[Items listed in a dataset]
=====

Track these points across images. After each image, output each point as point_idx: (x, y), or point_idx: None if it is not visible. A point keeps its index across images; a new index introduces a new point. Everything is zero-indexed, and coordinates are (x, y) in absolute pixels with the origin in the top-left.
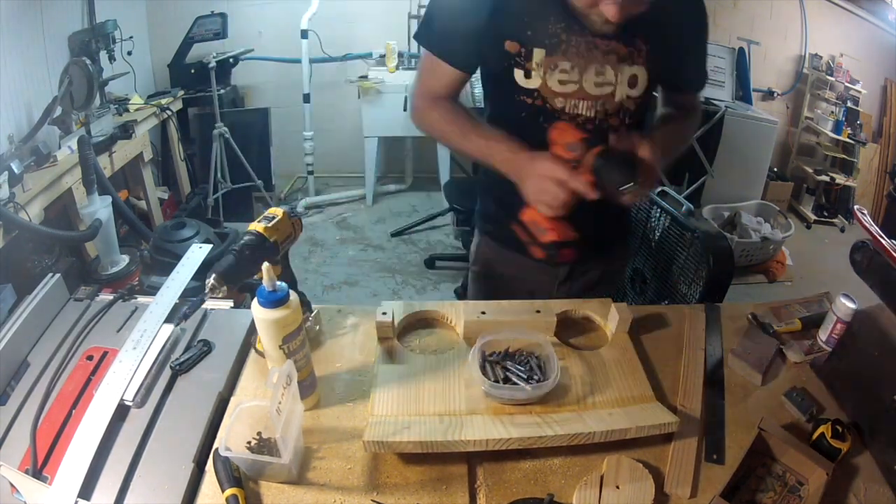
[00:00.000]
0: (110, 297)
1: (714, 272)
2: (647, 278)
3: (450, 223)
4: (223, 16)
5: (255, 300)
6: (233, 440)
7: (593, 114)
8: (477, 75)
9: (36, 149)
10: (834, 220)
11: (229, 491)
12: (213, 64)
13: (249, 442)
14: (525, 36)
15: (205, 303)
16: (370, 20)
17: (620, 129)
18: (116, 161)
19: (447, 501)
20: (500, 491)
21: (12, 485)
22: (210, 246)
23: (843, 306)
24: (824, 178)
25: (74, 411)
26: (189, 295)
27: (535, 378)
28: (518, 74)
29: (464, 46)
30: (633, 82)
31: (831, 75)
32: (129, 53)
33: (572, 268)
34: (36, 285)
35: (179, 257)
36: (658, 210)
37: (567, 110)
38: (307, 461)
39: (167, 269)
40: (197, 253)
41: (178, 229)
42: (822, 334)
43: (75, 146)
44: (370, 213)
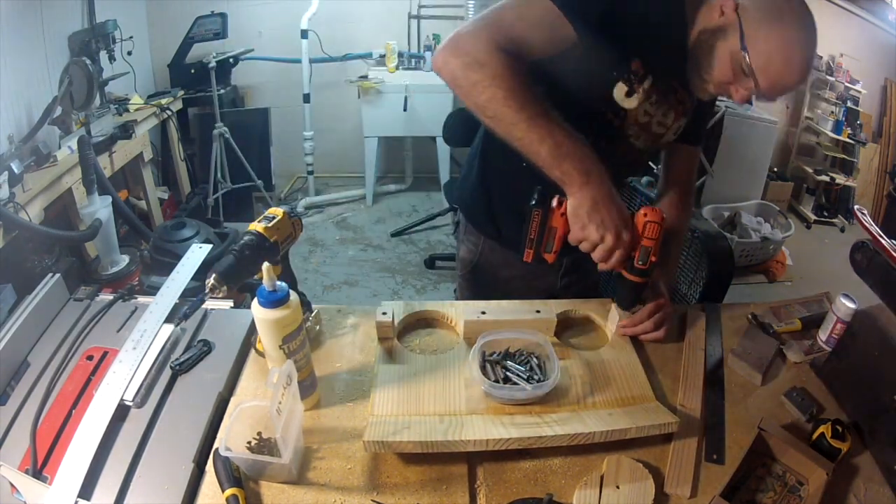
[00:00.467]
0: (110, 297)
1: (714, 272)
2: None
3: (450, 223)
4: (223, 16)
5: (255, 300)
6: (233, 440)
7: (643, 148)
8: None
9: (36, 149)
10: (834, 220)
11: (229, 491)
12: (213, 64)
13: (249, 442)
14: (651, 59)
15: (205, 303)
16: (370, 20)
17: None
18: (116, 161)
19: (447, 501)
20: (500, 491)
21: (12, 485)
22: (210, 246)
23: (843, 306)
24: (824, 178)
25: (74, 411)
26: (189, 295)
27: (535, 378)
28: (619, 90)
29: (601, 28)
30: (677, 131)
31: (831, 75)
32: (129, 53)
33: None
34: (36, 285)
35: (179, 257)
36: None
37: (632, 139)
38: (307, 461)
39: (167, 269)
40: (197, 253)
41: (178, 229)
42: (822, 334)
43: (75, 146)
44: (370, 213)
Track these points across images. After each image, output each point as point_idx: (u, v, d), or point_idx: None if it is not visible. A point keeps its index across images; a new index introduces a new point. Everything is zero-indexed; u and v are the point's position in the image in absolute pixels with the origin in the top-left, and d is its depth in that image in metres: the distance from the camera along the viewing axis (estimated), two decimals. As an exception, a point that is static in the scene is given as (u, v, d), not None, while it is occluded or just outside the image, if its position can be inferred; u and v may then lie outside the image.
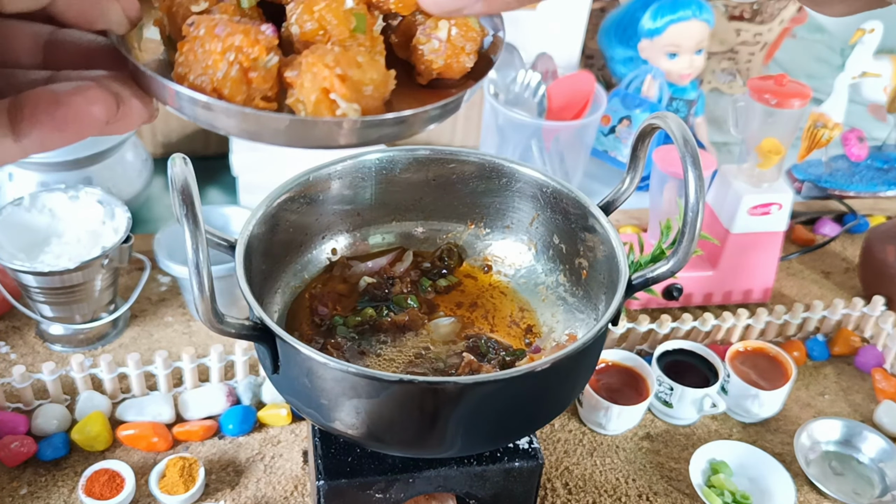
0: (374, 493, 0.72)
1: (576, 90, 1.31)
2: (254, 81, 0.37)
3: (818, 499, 0.93)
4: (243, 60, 0.37)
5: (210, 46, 0.37)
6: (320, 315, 0.75)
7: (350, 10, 0.40)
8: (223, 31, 0.37)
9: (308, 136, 0.38)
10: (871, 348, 1.11)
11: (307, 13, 0.39)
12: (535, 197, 0.79)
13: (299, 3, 0.40)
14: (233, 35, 0.37)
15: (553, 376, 0.64)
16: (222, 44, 0.37)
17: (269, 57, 0.37)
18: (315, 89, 0.37)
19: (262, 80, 0.37)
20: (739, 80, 1.70)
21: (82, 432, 0.91)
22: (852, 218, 1.38)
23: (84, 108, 0.35)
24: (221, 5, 0.41)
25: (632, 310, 1.15)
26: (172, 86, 0.36)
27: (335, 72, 0.37)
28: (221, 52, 0.36)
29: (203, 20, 0.38)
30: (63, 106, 0.35)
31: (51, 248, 0.98)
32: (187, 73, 0.37)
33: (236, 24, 0.37)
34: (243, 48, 0.37)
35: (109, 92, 0.36)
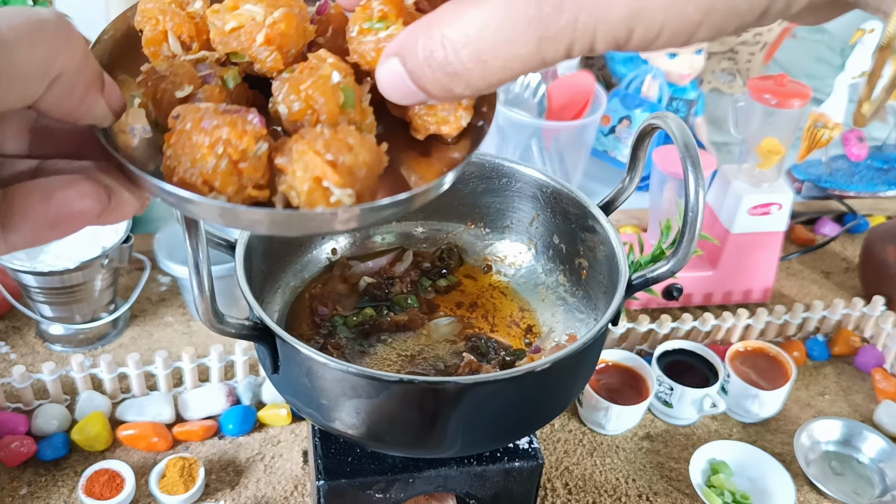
0: (374, 493, 0.72)
1: (576, 90, 1.31)
2: (244, 172, 0.36)
3: (818, 499, 0.93)
4: (232, 153, 0.36)
5: (197, 140, 0.36)
6: (320, 315, 0.75)
7: (337, 85, 0.39)
8: (209, 124, 0.36)
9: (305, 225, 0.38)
10: (871, 348, 1.11)
11: (294, 92, 0.39)
12: (535, 197, 0.79)
13: (285, 82, 0.39)
14: (220, 128, 0.36)
15: (553, 376, 0.64)
16: (209, 137, 0.36)
17: (258, 146, 0.36)
18: (307, 178, 0.36)
19: (253, 169, 0.36)
20: (739, 80, 1.70)
21: (82, 432, 0.91)
22: (852, 218, 1.38)
23: (75, 203, 0.35)
24: (206, 88, 0.40)
25: (632, 310, 1.15)
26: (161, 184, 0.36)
27: (326, 158, 0.36)
28: (209, 147, 0.36)
29: (189, 112, 0.37)
30: (54, 202, 0.34)
31: (51, 248, 0.98)
32: (176, 166, 0.36)
33: (223, 115, 0.36)
34: (231, 140, 0.36)
35: (100, 185, 0.35)
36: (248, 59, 0.41)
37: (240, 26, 0.40)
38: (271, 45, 0.40)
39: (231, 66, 0.41)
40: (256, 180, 0.37)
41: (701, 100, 1.44)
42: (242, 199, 0.37)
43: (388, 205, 0.37)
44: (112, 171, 0.37)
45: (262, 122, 0.37)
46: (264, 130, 0.37)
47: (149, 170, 0.37)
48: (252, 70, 0.41)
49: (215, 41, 0.40)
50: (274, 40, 0.40)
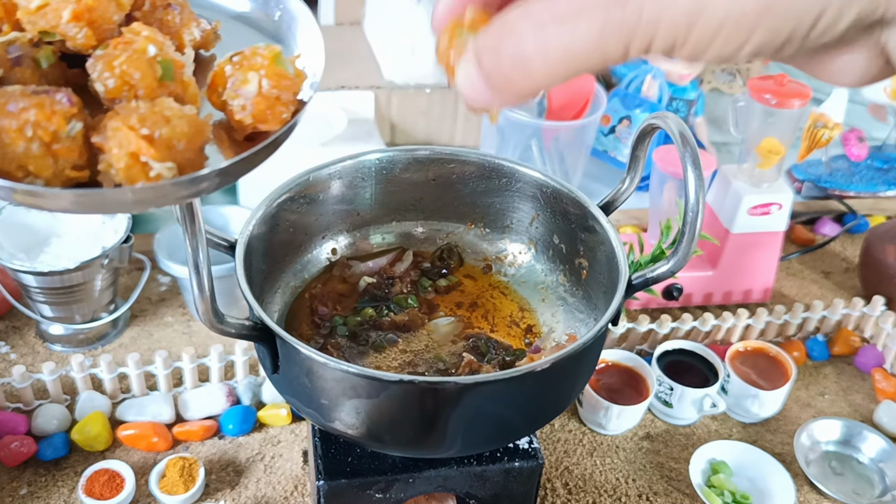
0: (374, 493, 0.72)
1: (576, 90, 1.31)
2: (59, 153, 0.35)
3: (818, 499, 0.92)
4: (43, 134, 0.35)
5: (4, 124, 0.35)
6: (320, 315, 0.75)
7: (153, 58, 0.38)
8: (16, 106, 0.35)
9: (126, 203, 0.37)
10: (871, 348, 1.11)
11: (108, 69, 0.38)
12: (535, 197, 0.79)
13: (99, 59, 0.38)
14: (27, 110, 0.35)
15: (553, 376, 0.64)
16: (17, 121, 0.35)
17: (70, 126, 0.35)
18: (124, 155, 0.36)
19: (68, 150, 0.36)
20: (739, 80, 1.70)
21: (82, 432, 0.91)
22: (852, 218, 1.38)
23: None
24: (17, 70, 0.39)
25: (632, 310, 1.15)
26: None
27: (142, 133, 0.35)
28: (18, 129, 0.35)
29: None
30: None
31: (51, 248, 0.98)
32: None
33: (30, 97, 0.35)
34: (41, 122, 0.35)
35: None
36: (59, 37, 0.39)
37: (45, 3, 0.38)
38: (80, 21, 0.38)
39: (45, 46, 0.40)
40: (73, 161, 0.36)
41: (701, 100, 1.44)
42: (62, 181, 0.36)
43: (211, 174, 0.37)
44: None
45: (73, 101, 0.36)
46: (75, 109, 0.36)
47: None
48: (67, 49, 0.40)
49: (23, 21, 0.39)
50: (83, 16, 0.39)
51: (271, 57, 0.40)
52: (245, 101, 0.40)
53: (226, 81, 0.41)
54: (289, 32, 0.46)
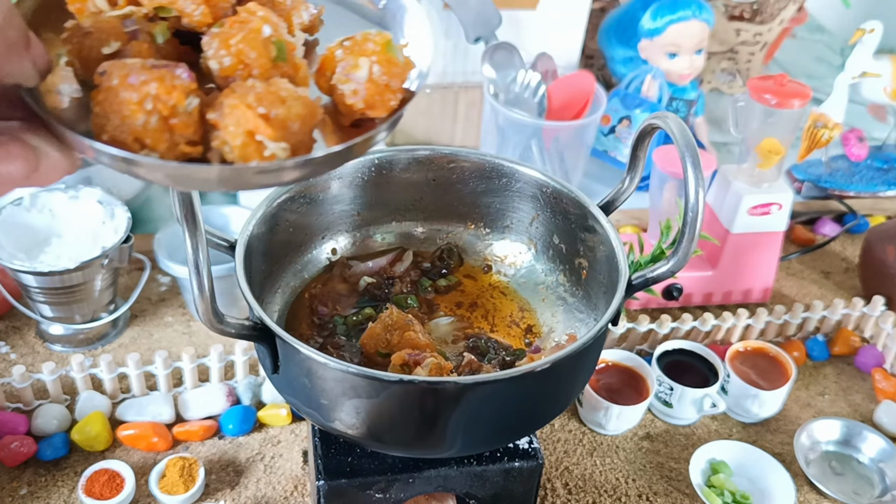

=====

• **TRY IT**: Give the entries again, exactly and in full, with no image included.

• **RESPONSE AREA**:
Track these points across images. After each image, output each point as point_idx: (x, y), or point_idx: None if it is not visible. A point keeps its index across images; a new index introduces a new point. Everything is zero-indexed, and coordinates are (x, y) in absolute pixels with the origin in the top-left.
[00:00.000]
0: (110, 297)
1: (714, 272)
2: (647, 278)
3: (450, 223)
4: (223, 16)
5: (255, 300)
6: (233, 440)
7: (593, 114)
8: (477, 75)
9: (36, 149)
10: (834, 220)
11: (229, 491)
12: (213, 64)
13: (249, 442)
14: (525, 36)
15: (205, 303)
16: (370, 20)
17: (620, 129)
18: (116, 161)
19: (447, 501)
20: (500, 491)
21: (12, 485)
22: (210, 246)
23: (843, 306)
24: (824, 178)
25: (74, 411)
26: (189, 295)
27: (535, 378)
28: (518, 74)
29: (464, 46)
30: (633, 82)
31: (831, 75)
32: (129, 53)
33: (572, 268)
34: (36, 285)
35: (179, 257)
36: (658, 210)
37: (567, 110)
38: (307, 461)
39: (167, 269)
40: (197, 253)
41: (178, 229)
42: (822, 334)
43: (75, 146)
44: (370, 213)
[00:00.467]
0: (110, 297)
1: (714, 272)
2: None
3: (450, 223)
4: (223, 16)
5: (255, 300)
6: (233, 440)
7: (643, 148)
8: None
9: (36, 149)
10: (834, 220)
11: (229, 491)
12: (213, 64)
13: (249, 442)
14: (651, 59)
15: (205, 303)
16: (370, 20)
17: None
18: (116, 161)
19: (447, 501)
20: (500, 491)
21: (12, 485)
22: (210, 246)
23: (843, 306)
24: (824, 178)
25: (74, 411)
26: (189, 295)
27: (535, 378)
28: (619, 90)
29: (601, 28)
30: (677, 131)
31: (831, 75)
32: (129, 53)
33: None
34: (36, 285)
35: (179, 257)
36: None
37: (632, 139)
38: (307, 461)
39: (167, 269)
40: (197, 253)
41: (178, 229)
42: (822, 334)
43: (75, 146)
44: (370, 213)
Track these points across images. After each image, output each point as point_idx: (u, v, d), or point_idx: None if it is not visible. A point keeps its index across images; a new index introduces a new point. Everything is zero-indexed; u and v are the point's position in the image in absolute pixels with the origin in the top-left, and d is its depth in that image in metres: the distance from the camera along the viewing axis (estimated), two decimals. As an exception, a point that is static in the scene is given as (u, v, d), not None, while it is occluded or just outside the image, if its position can be inferred; u and v may then lie outside the image.
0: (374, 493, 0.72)
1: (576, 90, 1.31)
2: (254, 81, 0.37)
3: (818, 499, 0.93)
4: (243, 60, 0.37)
5: (210, 46, 0.37)
6: (320, 315, 0.75)
7: (350, 10, 0.40)
8: (223, 31, 0.37)
9: (308, 136, 0.38)
10: (871, 348, 1.11)
11: (307, 13, 0.39)
12: (535, 197, 0.79)
13: (299, 3, 0.40)
14: (233, 35, 0.37)
15: (553, 376, 0.64)
16: (222, 44, 0.37)
17: (269, 57, 0.37)
18: (315, 89, 0.37)
19: (262, 80, 0.37)
20: (739, 80, 1.70)
21: (82, 432, 0.91)
22: (852, 218, 1.38)
23: (84, 108, 0.35)
24: (221, 5, 0.41)
25: (632, 310, 1.15)
26: (172, 86, 0.36)
27: (335, 72, 0.37)
28: (221, 52, 0.36)
29: (203, 20, 0.38)
30: (63, 106, 0.35)
31: (51, 248, 0.98)
32: (187, 73, 0.37)
33: (236, 24, 0.37)
34: (243, 48, 0.37)
35: (109, 92, 0.36)
0: (374, 493, 0.72)
1: (576, 90, 1.31)
2: (244, 172, 0.36)
3: (818, 499, 0.93)
4: (232, 153, 0.36)
5: (197, 140, 0.36)
6: (320, 315, 0.75)
7: (337, 85, 0.39)
8: (209, 124, 0.36)
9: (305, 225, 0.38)
10: (871, 348, 1.11)
11: (294, 92, 0.39)
12: (535, 197, 0.79)
13: (285, 82, 0.39)
14: (220, 128, 0.36)
15: (553, 376, 0.64)
16: (209, 137, 0.36)
17: (258, 146, 0.36)
18: (307, 178, 0.36)
19: (253, 169, 0.36)
20: (739, 80, 1.70)
21: (82, 432, 0.91)
22: (852, 218, 1.38)
23: (75, 203, 0.35)
24: (206, 88, 0.40)
25: (632, 310, 1.15)
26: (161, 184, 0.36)
27: (326, 158, 0.36)
28: (209, 147, 0.36)
29: (189, 112, 0.37)
30: (54, 202, 0.34)
31: (51, 248, 0.98)
32: (176, 166, 0.36)
33: (223, 115, 0.36)
34: (231, 140, 0.36)
35: (100, 185, 0.35)
36: (248, 59, 0.41)
37: (240, 26, 0.40)
38: (271, 45, 0.40)
39: (231, 66, 0.41)
40: (256, 180, 0.37)
41: (701, 100, 1.44)
42: (242, 199, 0.37)
43: (388, 205, 0.37)
44: (112, 171, 0.37)
45: (262, 122, 0.37)
46: (264, 130, 0.37)
47: (149, 170, 0.37)
48: (252, 70, 0.41)
49: (215, 41, 0.40)
50: (274, 40, 0.40)
0: (374, 493, 0.72)
1: (576, 90, 1.31)
2: (59, 153, 0.35)
3: (818, 499, 0.92)
4: (43, 134, 0.35)
5: (4, 124, 0.35)
6: (320, 315, 0.75)
7: (153, 58, 0.38)
8: (16, 106, 0.35)
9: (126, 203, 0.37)
10: (871, 348, 1.11)
11: (108, 69, 0.38)
12: (535, 197, 0.79)
13: (99, 59, 0.38)
14: (27, 110, 0.35)
15: (553, 376, 0.64)
16: (17, 121, 0.35)
17: (70, 126, 0.35)
18: (124, 155, 0.36)
19: (68, 150, 0.36)
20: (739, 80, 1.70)
21: (82, 432, 0.91)
22: (852, 218, 1.38)
23: None
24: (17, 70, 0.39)
25: (632, 310, 1.15)
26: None
27: (142, 133, 0.35)
28: (18, 129, 0.35)
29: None
30: None
31: (51, 248, 0.98)
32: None
33: (30, 97, 0.35)
34: (41, 122, 0.35)
35: None
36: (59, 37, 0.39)
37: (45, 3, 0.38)
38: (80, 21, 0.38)
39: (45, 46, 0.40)
40: (73, 161, 0.36)
41: (701, 100, 1.44)
42: (62, 181, 0.36)
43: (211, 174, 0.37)
44: None
45: (73, 101, 0.36)
46: (75, 109, 0.36)
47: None
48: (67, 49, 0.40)
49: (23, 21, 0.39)
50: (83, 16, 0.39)
51: (271, 57, 0.40)
52: (245, 101, 0.40)
53: (226, 81, 0.41)
54: (289, 32, 0.46)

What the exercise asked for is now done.